WORK TO BE COMPLETED:
Your task is to copy every line below that contains the word "through".

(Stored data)
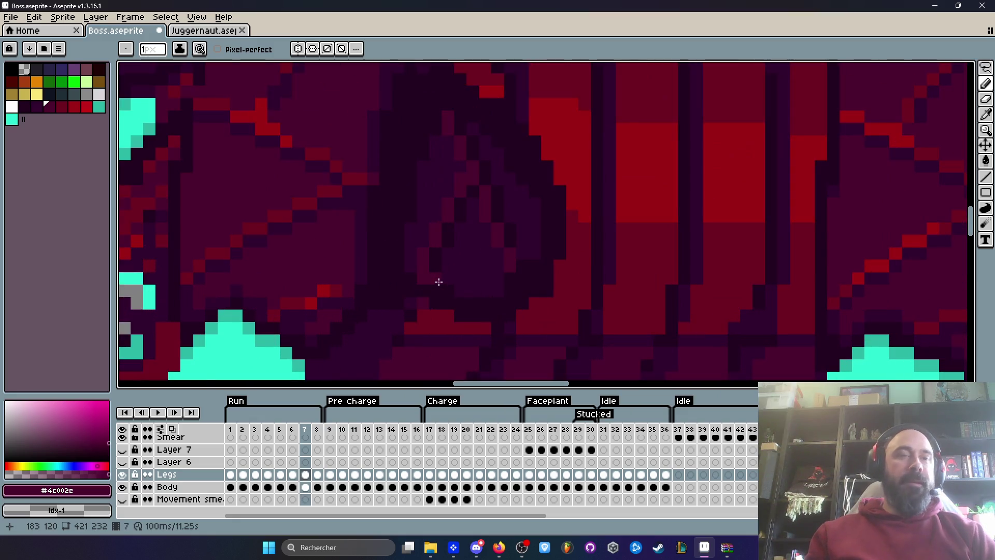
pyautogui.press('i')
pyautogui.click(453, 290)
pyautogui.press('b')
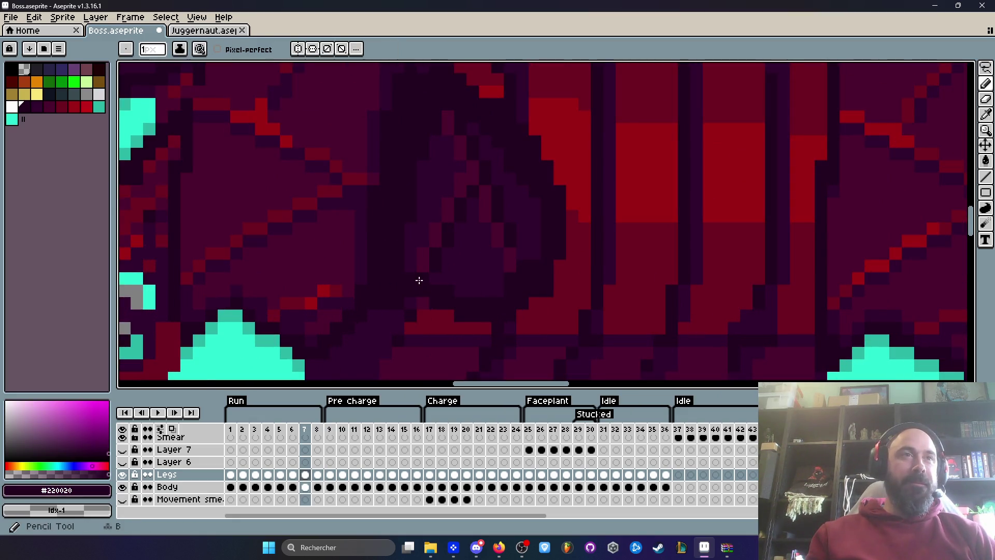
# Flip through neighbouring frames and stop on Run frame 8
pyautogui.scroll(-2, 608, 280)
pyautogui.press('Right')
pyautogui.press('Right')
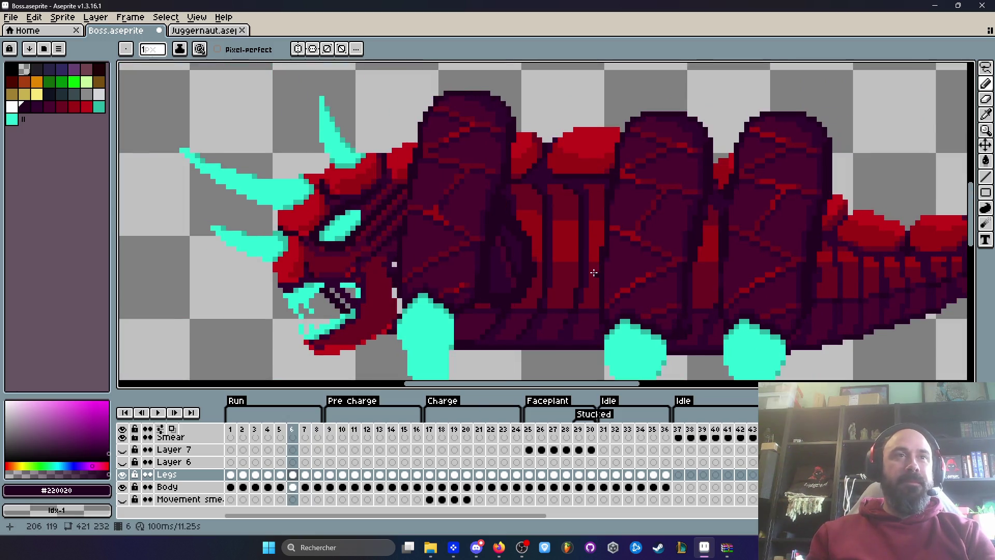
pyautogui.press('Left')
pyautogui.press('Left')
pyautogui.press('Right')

--

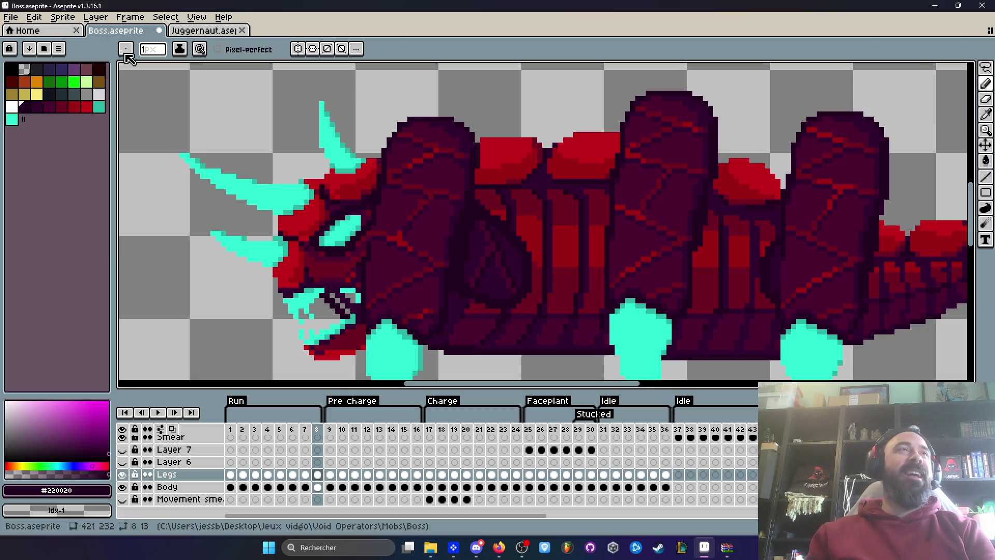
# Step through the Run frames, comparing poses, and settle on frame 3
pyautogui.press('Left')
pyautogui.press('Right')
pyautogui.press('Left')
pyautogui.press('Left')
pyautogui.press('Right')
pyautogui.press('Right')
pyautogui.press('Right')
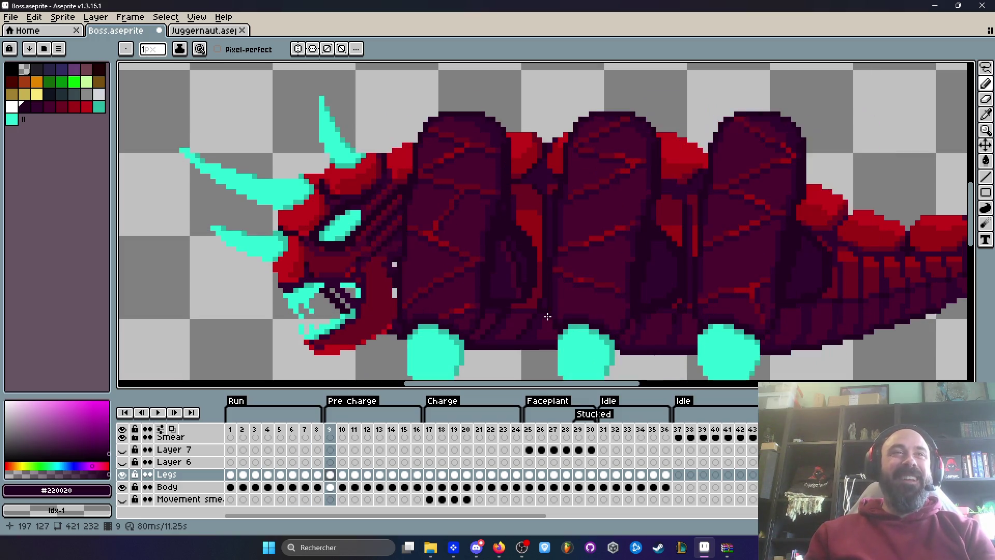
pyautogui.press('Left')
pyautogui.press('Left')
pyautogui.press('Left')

==

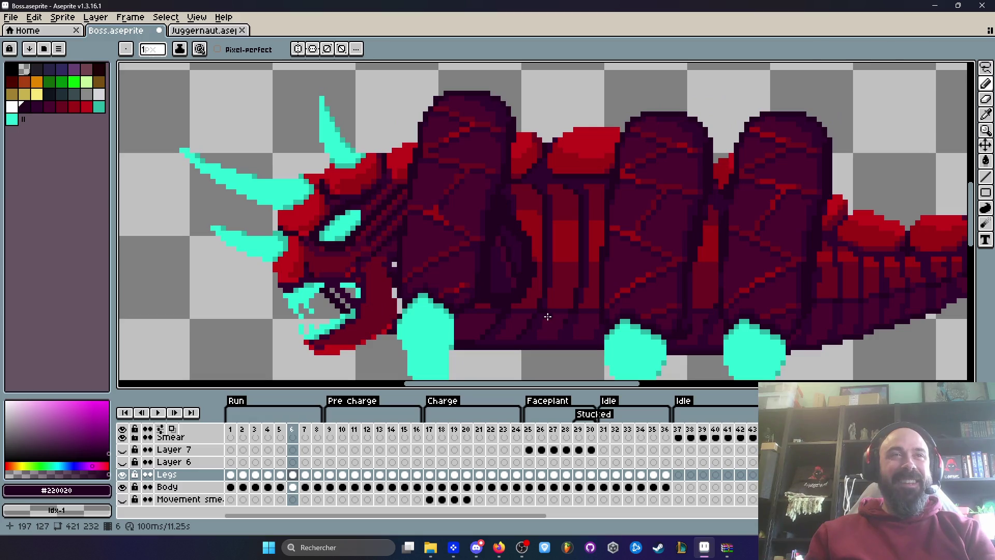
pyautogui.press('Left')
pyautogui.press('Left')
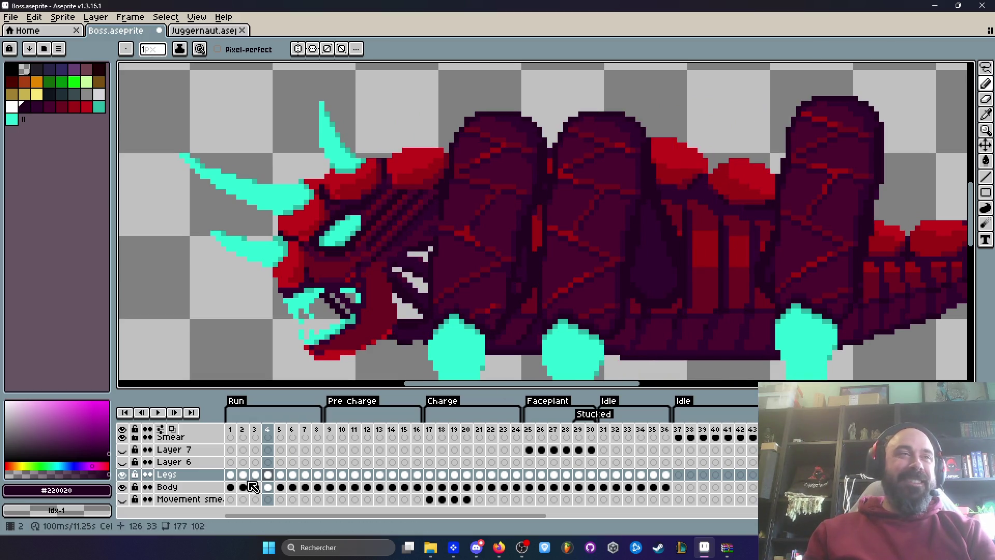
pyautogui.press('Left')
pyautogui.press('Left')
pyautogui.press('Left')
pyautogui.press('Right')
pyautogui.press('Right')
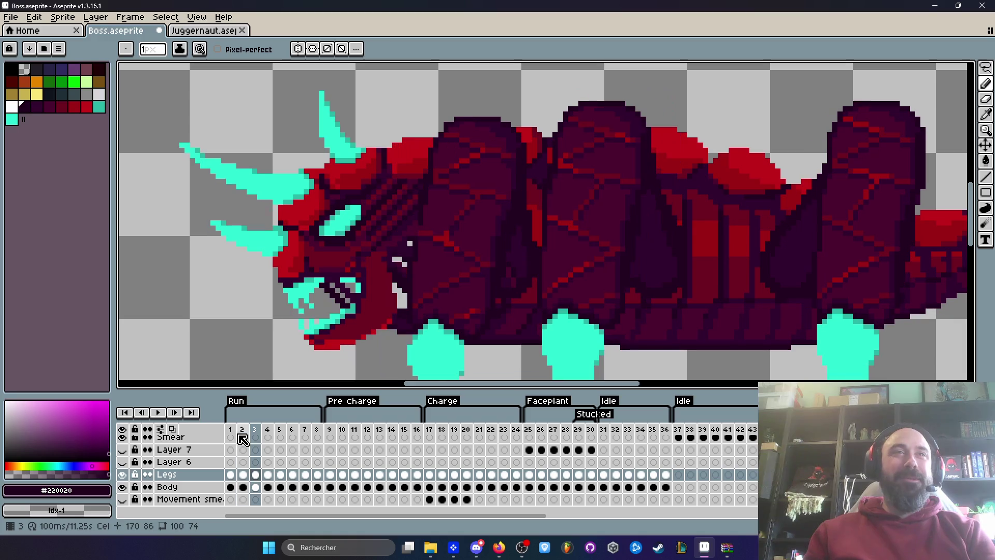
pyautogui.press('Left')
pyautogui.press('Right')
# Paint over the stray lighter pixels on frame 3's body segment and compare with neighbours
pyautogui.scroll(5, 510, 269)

RESULT BELOW:
# Flip through neighbouring frames and stop on Run frame 8
# Step through the Run frames, comparing poses, and settle on frame 3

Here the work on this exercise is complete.